A palavra, no entanto, é utilizada de uma forma cada vez mais limitada e simplista e, muitas vezes, apenas “para vender”. Há quem aprenda sobre meditação em workshops ou pequenos cursos sem componente prática. “Vêem a mindfulness através de uma apresentação de Power Point”, lamenta. A maioria já chega a Plum Village com ideias pré-concebidas sobre o conceito e torna-se “mais difícil” ensinar. “Se calhar um dia vamos ter de ter um curso de desprogramação no primeiro dia”, ri-se. Ou dar-lhe outro nome. “A certa altura vamos ter de começar a falar mais sobre a palavra e o seu significado.

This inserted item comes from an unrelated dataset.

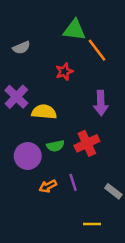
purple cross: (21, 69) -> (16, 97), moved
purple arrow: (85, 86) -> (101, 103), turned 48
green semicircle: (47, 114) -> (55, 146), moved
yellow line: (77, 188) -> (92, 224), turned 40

Nós costumamos dizer que estamos interessados naquilo a que chamamos de «mindfulness verdadeira» ou «mindfulness certa»”, ri-se. “Não sei, no final vai acabar por transformar-se numa luta de palavras.”
Dança à volta da fogueira
Todas as noites, o programa do dia seguinte é deixado no quadro do refeitório. A agenda repete-se com pequenas variações. Diferentes sessões de meditação, palestras, partilhas em família. Às 21h30 começa o “silêncio nobre” e às 22h apagam-se as luzes. Nos tempos livres, muitos aproveitam para descansar, dar um passeio pela natureza ou ficar na conversa com outros participantes. Há quem jogue basquetebol ou futebol. Numa clareira entre os pinheiros, um rapaz aprende a jogar dá c?u (ou jianzi, semelhante a uma pena de badmínton mas que se joga com os pés) com um grupo asiático de monges e freiras.
Há quem pratique caminhada meditativa, passo ante passo, junto a um dos lagos cobertos de flores de lótus. Quem faça ioga, escreva em diários, leia, toque guitarra ou desenhe. “Pensava que não precisava assim tanto de relaxar, deste silêncio e desta tranquilidade mas aqui percebi que sim”, conta Ingrid. “Tenho dormido tanto.” A verdade é que ela nem queria muito vir, confessa. Preferia ter feito o caminho francês até Santiago de Compostela, mas os amigos escolheram Plum Village. “Ainda bem que vim. Viajar é bom, mas aqui é muito mais intenso.”
Ao terceiro dia, rapazes e raparigas são separados. Eles ficam em Upper Hamlet, elas vão passar a tarde em Lower Hamlet. Aqueles que não se identificam com nenhum dos géneros seguem até Middle Hamlet, um terceiro mosteiro, mais recente. Descemos com as raparigas até ao mosteiro inaugural, aberto em 1982, hoje residência de freiras. Pelo caminho, atravessamos campos e campos de vinhedos e de girassóis até que, de repente, o horizonte é substituído por fileiras de ameixeiras, que se estendem até as perdermos de vista. É então que percebemos o nome “Plum Village”, “Vila Ameixa”. “São 1250 árvores”, precisa a irmã Hien Nghiem. Uma por cada monge ou freira que, na altura, integrava a Ordem do Entre-Ser, criada por Thich Nhat Hanh em 1966.
Depois de uma palestra e de sessões de dharma sharing – em que os temas giraram, sobretudo, em torno de problemáticas que afectam maioritariamente as mulheres –, jantamos dispersas pelo jardim, enquanto um grupo de freiras acende uma enorme fogueira. Para sobremesa: fatias de melancia, bolachas com chocolate e um balde industrial de massa de pizza, que cada uma enrola no topo de uma cana e deixa a cozer sobre o fogo. Sentimo-nos algures entre uma colónia de férias e uma festa do pijama.